Page-level text extractions:
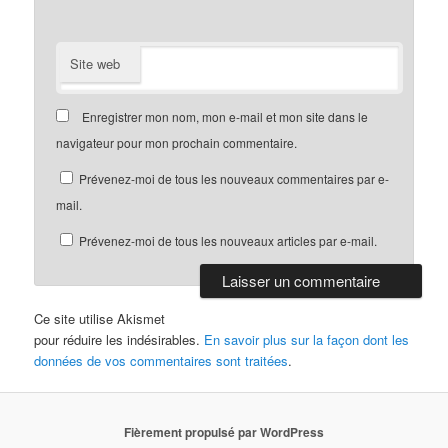
Site web
Enregistrer mon nom, mon e-mail et mon site dans le
navigateur pour mon prochain commentaire.
Prévenez-moi de tous les nouveaux commentaires par e-
mail.
Prévenez-moi de tous les nouveaux articles par e-mail.
Ce site utilise Akismet
pour réduire les indésirables.
En savoir plus sur la façon dont les
données de vos commentaires sont traitées
.
Fièrement propulsé par WordPress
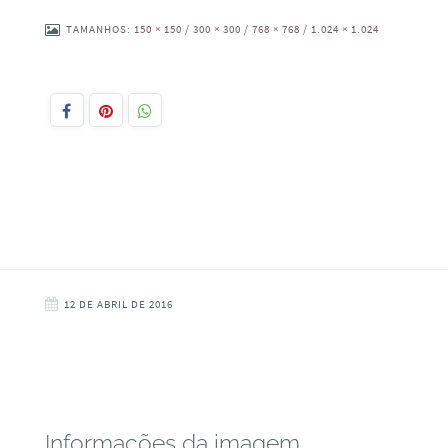
TAMANHOS:
150 × 150
/
300 × 300
/
768 × 768
/
1.024 × 1.024
12 DE ABRIL DE 2016
Informações da imagem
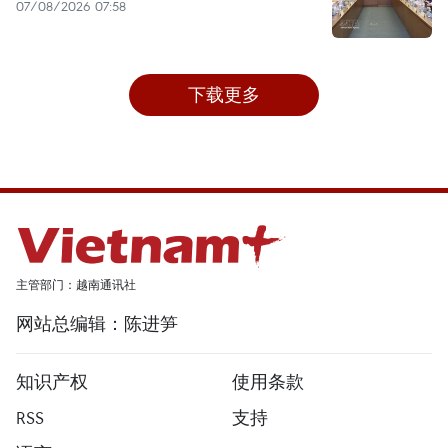
07/08/2026 07:58
下载更多
主管部门：越南通讯社
网站总编辑：陈进笋
知识产权
使用条款
RSS
支持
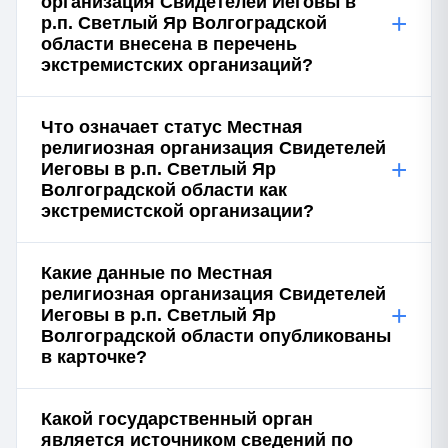
организация Свидетелей Иеговы в
+
р.п. Светлый Яр Волгоградской
области внесена в перечень
экстремистских организаций?
Что означает статус Местная
религиозная организация Свидетелей
+
Иеговы в р.п. Светлый Яр
Волгоградской области как
экстремистской организации?
Какие данные по Местная
религиозная организация Свидетелей
+
Иеговы в р.п. Светлый Яр
Волгоградской области опубликованы
в карточке?
Какой государственный орган
является источником сведений по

INSTRUCTION. Return nothing except the lines from the one containing "Informações da imagem" through the final line of the data, copied exactly. Leave out all pictures.

ANSWER TO THE EXERCISE.
Informações da imagem
07/08/2026 07:58
下载更多
主管部门：越南通讯社
网站总编辑：陈进笋
知识产权
使用条款
RSS
支持
организация Свидетелей Иеговы в
+
р.п. Светлый Яр Волгоградской
области внесена в перечень
экстремистских организаций?
Что означает статус Местная
религиозная организация Свидетелей
+
Иеговы в р.п. Светлый Яр
Волгоградской области как
экстремистской организации?
Какие данные по Местная
религиозная организация Свидетелей
+
Иеговы в р.п. Светлый Яр
Волгоградской области опубликованы
в карточке?
Какой государственный орган
является источником сведений по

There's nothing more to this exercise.